Steiner: „Den anderen geht es nur darum, politisches Kleingeld zu wechseln“

 Sebastian Steiner wird die ÖVP-Klubomann-Agenden beim heurigen Jugendlandtag inne haben und zeigt sich irritiert über die Alleingänge von SPÖ, FPÖ und Grüne. „Ich habe überhaupt kein Verständnis für den Alleingang von SPÖ, FPÖ und Grüne, die ohne Ankündigung zu einem Pressegespräch bezüglich der Themen im Jugendlandtag geladen haben. Unsere Gesprächsbasis zu den anderen Fraktionen war beim Vorbereitungsseminar immer eine gute. Diese Vorgänge zeigen aber klar, dass es den drei Fraktionen nicht um die Sache geht, sondern darum, politisches Kleingeld zu kassieren“, so Steiner, der betont: „Wir sehen uns als Partner der Jugendlichen und wollen breite Beteiligung ermöglichen. Deswegen unterstütze ich den Vorschlag von Patrik Fazekas, den Jugendlandtag zu reformieren. Ein Orientierung an dem Jugendparlament im Parlament in Wien wäre hier sicher empfehlenswert. Trotz der Kritik sind sich die 11 Teilnehmer der ÖVP ihrer Verantwortung bewusst und werden Ideen für ein junges und modernes Burgenland einbringen. Mit Vorschlägen zu Mobilität, Arbeit, Bildung und der Förderung von behinderten Kindern und Jugendlichen werden die Jungabgeordneten der ÖVP die Herausforderungen beim Namen nennen und Position beziehen.

 

Bildung, Mobilität und Sozialpolitik als Schwerpunkte im Jugendlandtag

Bildung ist der Grundstein für den Erfolg und die Weiterentwicklung unserer Gesellschaft. „Wir setzen uns für das Fach politische Bildung ab der fünften Schulstufe ein.
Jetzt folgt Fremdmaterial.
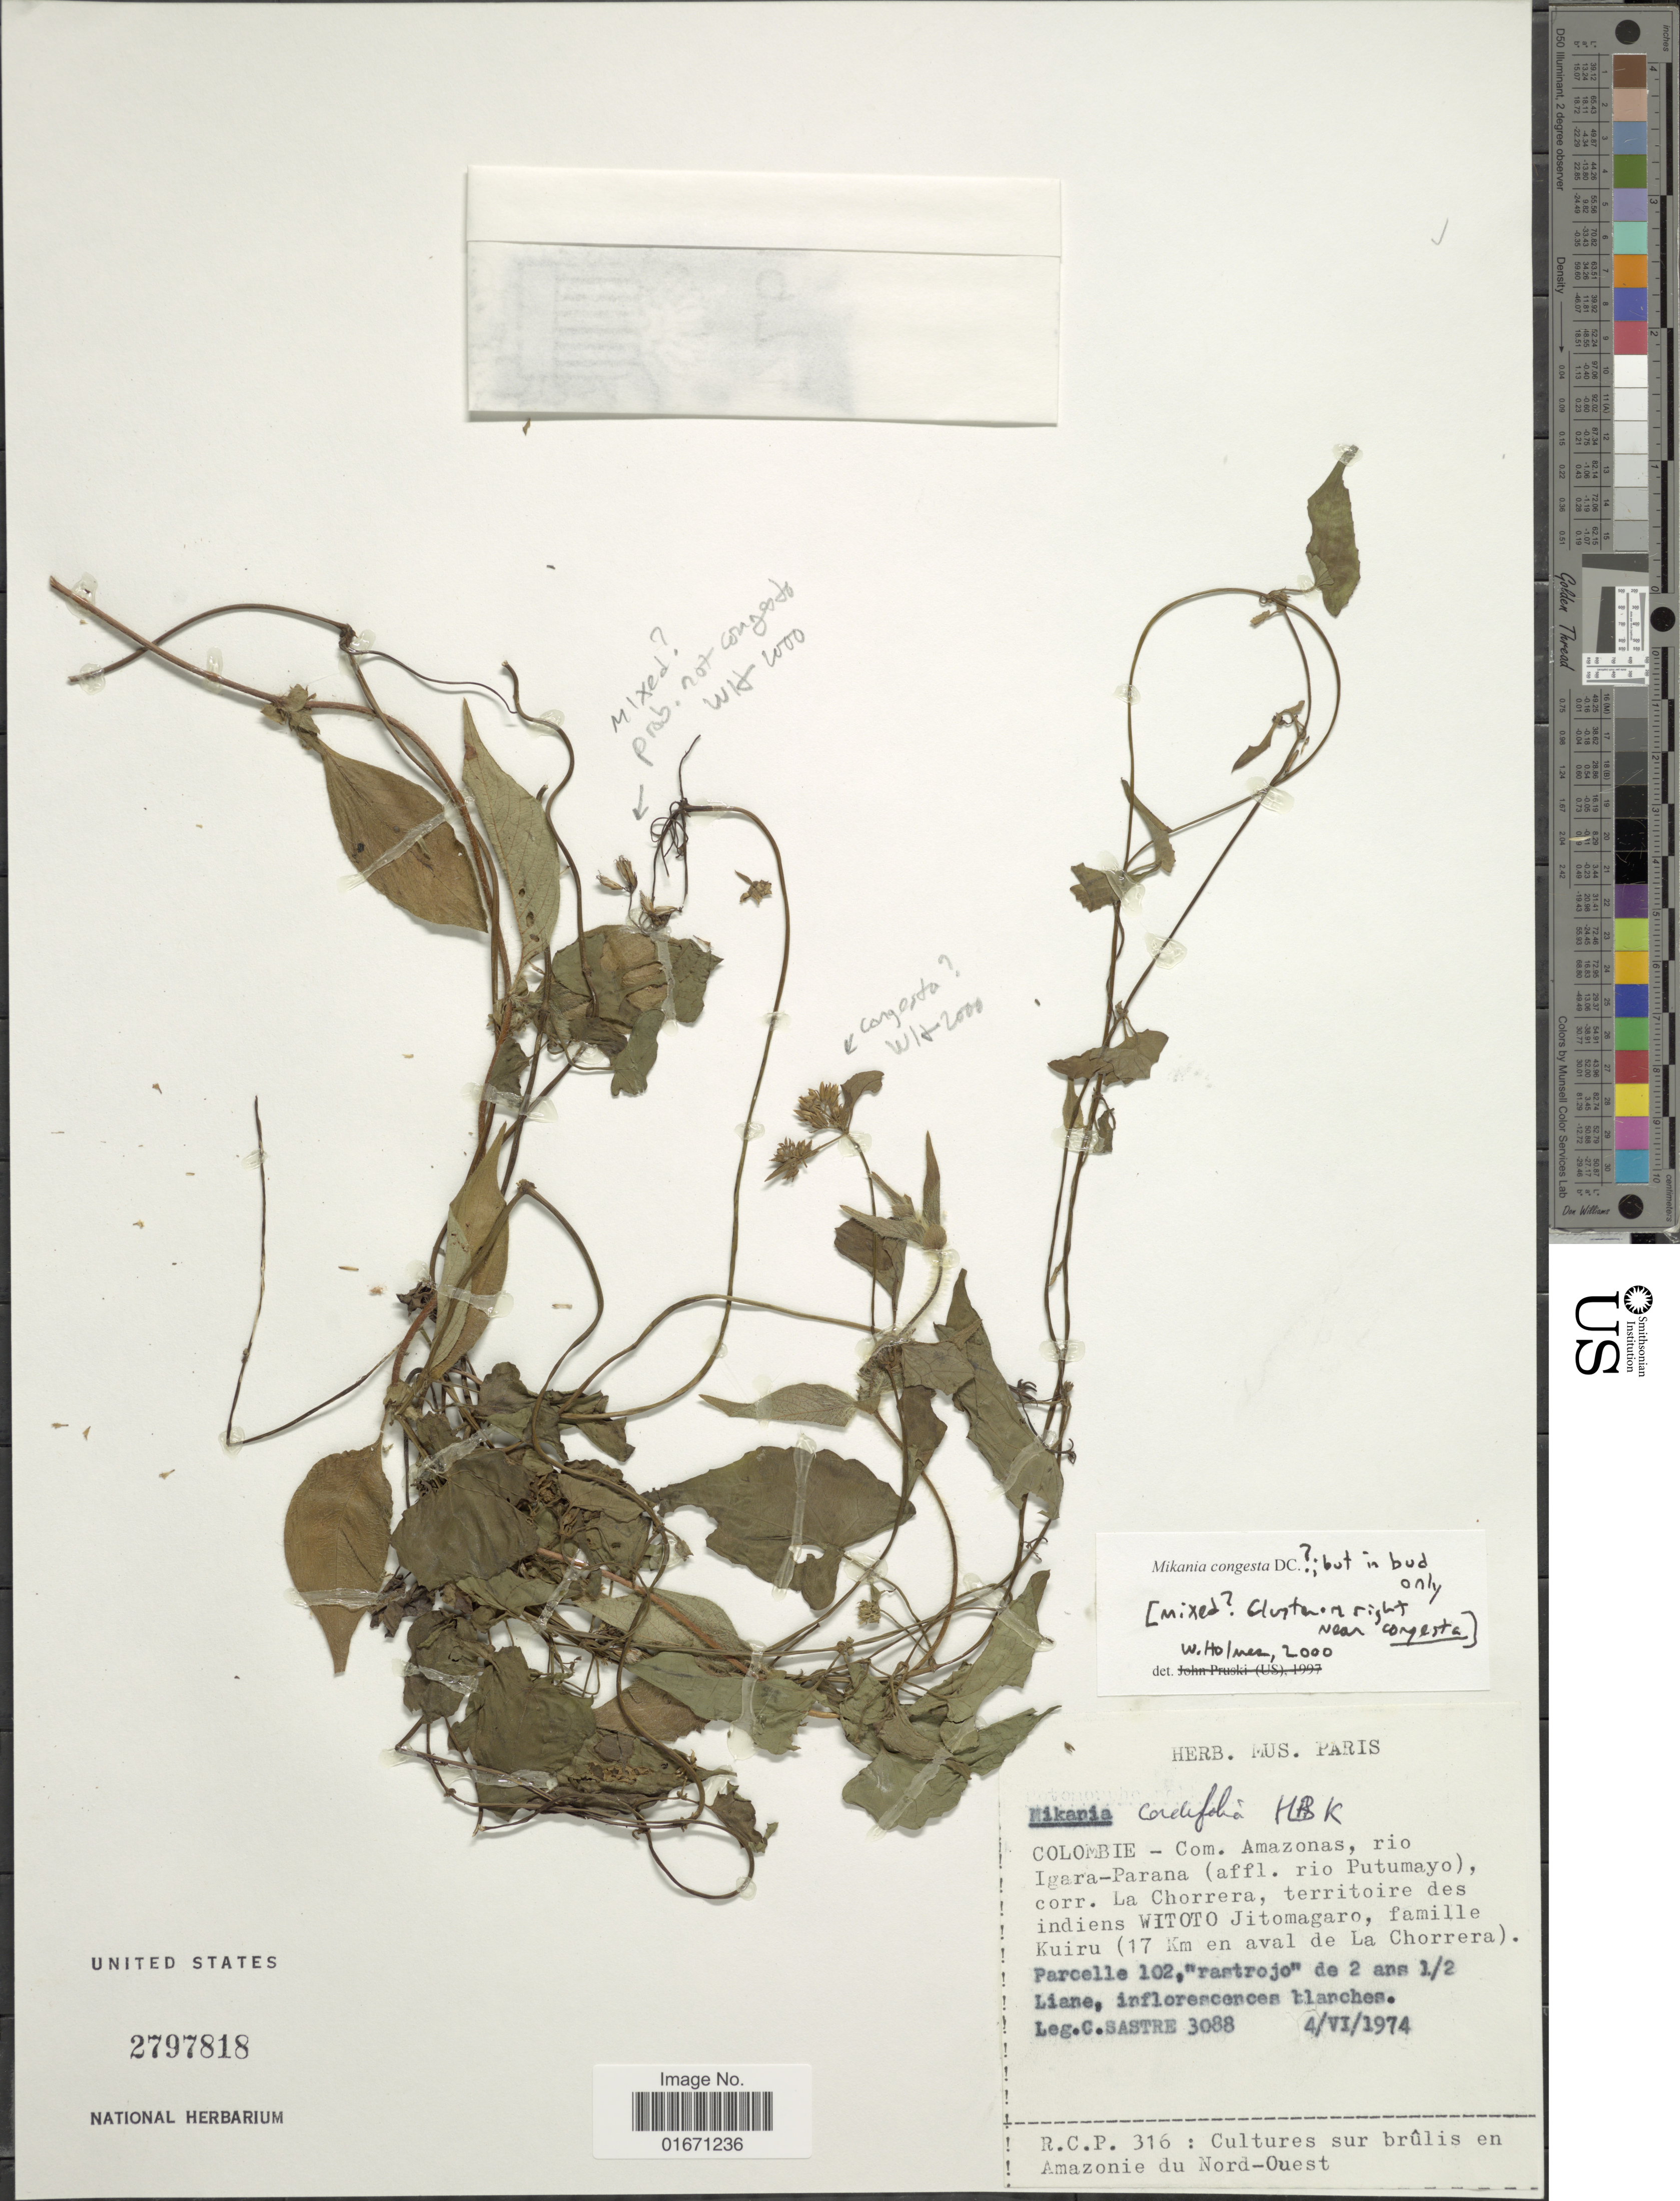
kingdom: Plantae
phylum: Tracheophyta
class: Magnoliopsida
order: Asterales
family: Asteraceae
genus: Mikania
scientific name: Mikania congesta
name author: DC.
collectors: C. Sastre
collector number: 3088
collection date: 1974-06-04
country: Colombia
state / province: Amazônas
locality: Rio Igaa-Parana (affl. rio Putumayo), corr. La Chorrera (17 km en aval de La Chorrera)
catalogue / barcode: US 2797818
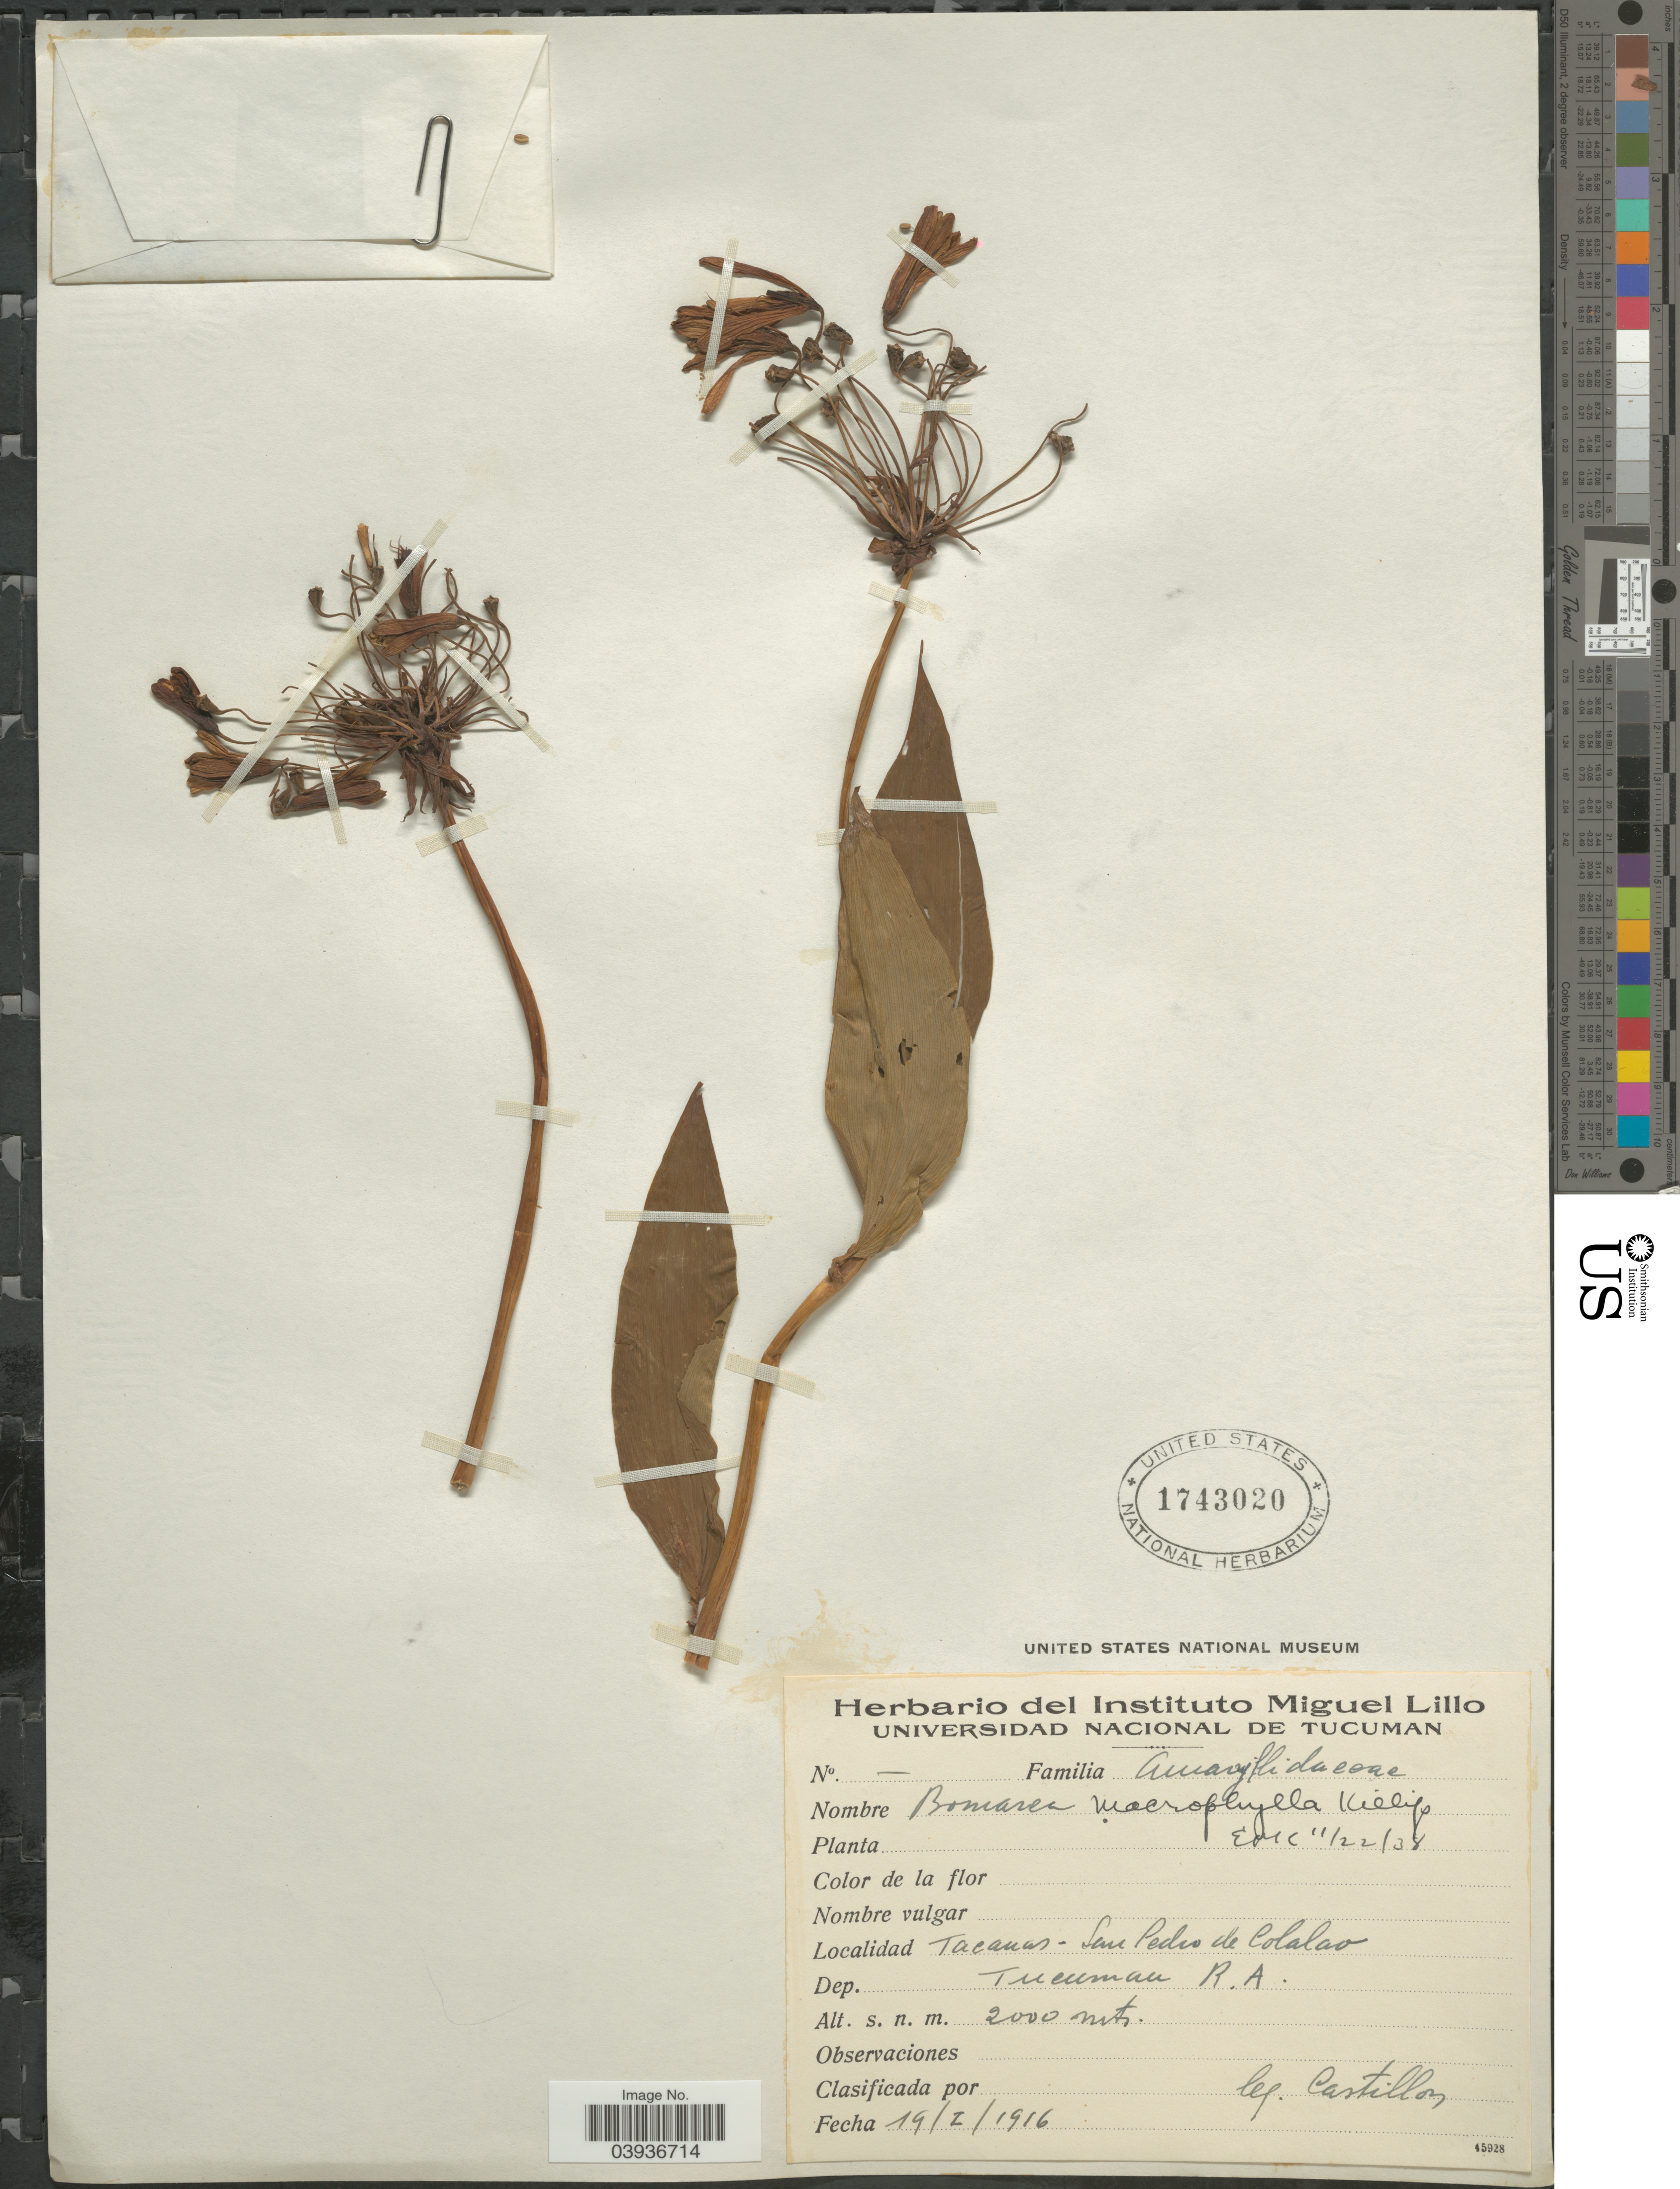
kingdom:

Im Rahmen dieses Faches sollen auch endlich, Schuldiskussionen im Burgenland ermöglicht werden“, so Steiner. Auch im Bereich der Lehre müssen Attraktivierungsmaßnahmen gesetzt werden. „Die Lehre ist ein Grundpfeiler der jungen Arbeitswelt. Die Lehre muss aufgewertet werden. Es darf nicht sein, dass Lehrlinge als einfache Hilfsarbeiter gesehen und eingesetzt werden. Die Lehre muss sie auf die Zukunft vorbereiten und ein spezielles Augenmerk auf digitale Lehrberufe legen. Ein entscheidender Punkt zur Aufwertung wäre die Einführung einer Mindestlehrlingsentschädigung. Außerdem soll das aktive Wahlalter auf Betriebsratsebene auf 16 Jahre heruntergesetzt werden“, ist Steiner überzeugt. Neben den Inhalten rund um den Themenkomplex Bildung befasst sich der Jugendlandtag auch mit der Mobilitätsituation von Jugendlichen im Burgenland. „Wir wollen das Mobilitätsangebot für Jugendliche attraktivieren. Nicht nur die Verbindungen zu den angrenzenden Bundesländern und Ballungszentren sollen gestärkt werden, sondern auch der Mikroverkehr innerhalb des Burgenlandes muss ausgebaut werden“, fordert Steiner, der darüber hinaus auch auf den sozialen Themenschwerpunkt beim heurigen Jugendlandtag hinweist. Konkrekt geht es um die Unterstützung von Kindern und Jugendlichen mit einer Behinderung.